Non-Video Game Examples

  • The Demon Girl Next Door: Invoked in chapter 88.5 (a non-canon bonus story), Shamiko wakes up on the roof of her apartment building and learns her town has been transformed into a rage game: "The kind of game where you'll die at the slightest misstep." Lilith tells her that if she tries to hop down like normal, she'll kill herself. Shamiko is forced to precariously clamber down the side of the building while wailing for her friend Momo's help.

    Lilith: To unlock calling Momo, you have to complete an 8 hour tutorial.

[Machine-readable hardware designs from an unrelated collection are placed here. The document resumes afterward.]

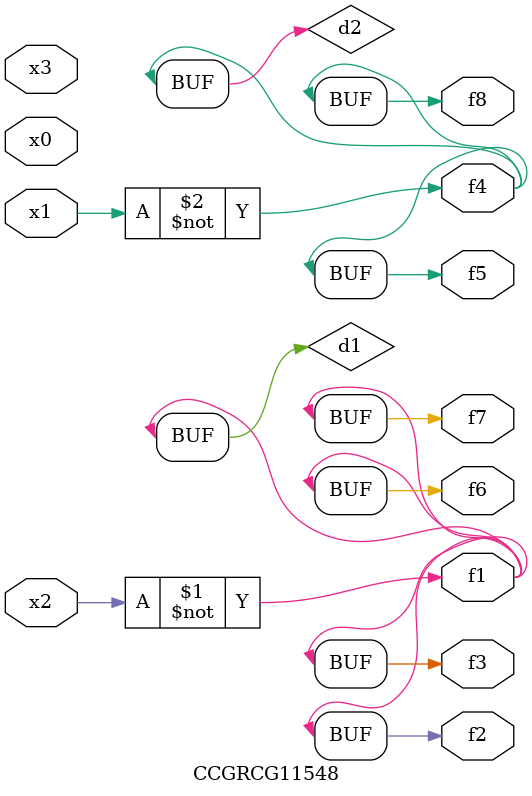
<source format=v>
module CCGRCG11548(
	input x0, x1, x2, x3,
	output f1, f2, f3, f4, f5, f6, f7, f8
);

	wire d1, d2;

	xnor (d1, x2);
	not (d2, x1);
	assign f1 = d1;
	assign f2 = d1;
	assign f3 = d1;
	assign f4 = d2;
	assign f5 = d2;
	assign f6 = d1;
	assign f7 = d1;
	assign f8 = d2;
endmodule

</source>
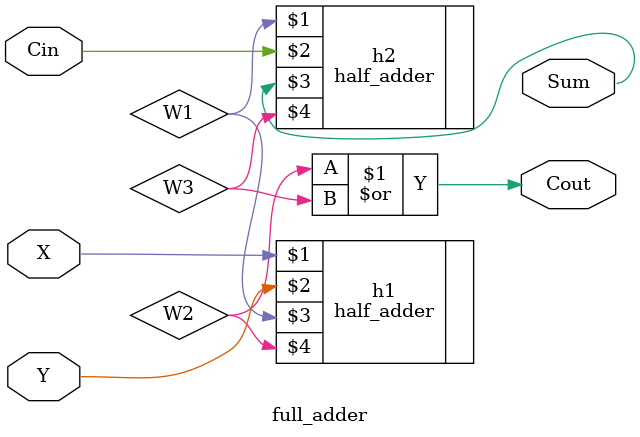
<source format=v>
`timescale 1ns / 1ps
module full_adder(input X,input Y,input Cin,output Sum,output Cout);

	// Create three wires for the intermediate values between the
	// two half adders.
	wire W1, W2, W3;
	
	// Compute the sum and carry out from the given inputs.
	half_adder h1(X, Y, W1, W2);
	half_adder h2(W1, Cin, Sum, W3);
	or(Cout, W2, W3);

endmodule

</source>
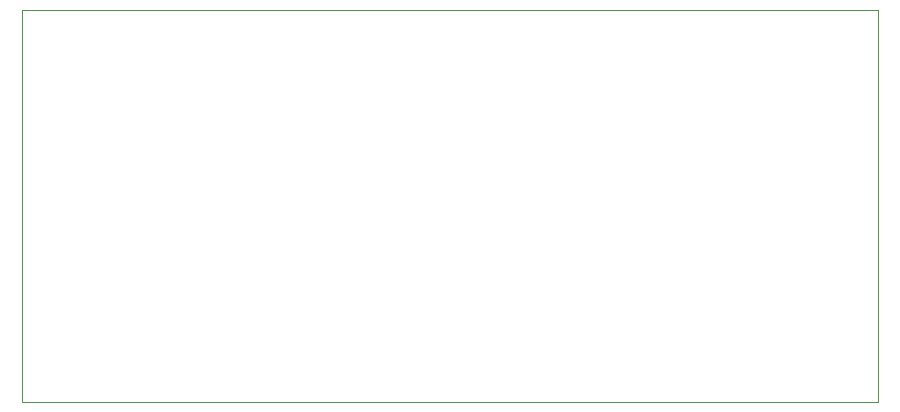
<source format=gbr>
%TF.GenerationSoftware,KiCad,Pcbnew,(5.1.7)-1*%
%TF.CreationDate,2021-04-11T18:09:15+01:00*%
%TF.ProjectId,AccCircV2,41636343-6972-4635-9632-2e6b69636164,rev?*%
%TF.SameCoordinates,Original*%
%TF.FileFunction,Profile,NP*%
%FSLAX46Y46*%
G04 Gerber Fmt 4.6, Leading zero omitted, Abs format (unit mm)*
G04 Created by KiCad (PCBNEW (5.1.7)-1) date 2021-04-11 18:09:15*
%MOMM*%
%LPD*%
G01*
G04 APERTURE LIST*
%TA.AperFunction,Profile*%
%ADD10C,0.100000*%
%TD*%
G04 APERTURE END LIST*
D10*
X55643780Y-53393340D02*
X41910000Y-53393340D01*
X55643780Y-20241260D02*
X41910000Y-20241260D01*
X41910000Y-20241260D02*
X41910000Y-53393340D01*
X114386360Y-20241260D02*
X114386360Y-53393340D01*
X55643780Y-20241260D02*
X114386360Y-20241260D01*
X114386360Y-53393340D02*
X55643780Y-53393340D01*
M02*

</source>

    Shamiko: That's way too meaty!

  • VTuber Legend:
    • In volume 1, when Yuki is livestreaming as her VTuber persona Awayuki Kokorone, she plays a thinly-veiled version of the one and only Getting Over It with Bennett Foddy. It's so infuriating it shatters her façade of being seiso (wholesome and pure) when she lets out an F-bomb.
    • On the series' official Youtube channel, another fictional VTuber from the same agency, Mishiron, plays the real thing, though she mostly gets discouraged and disappointed rather than actually frustrated.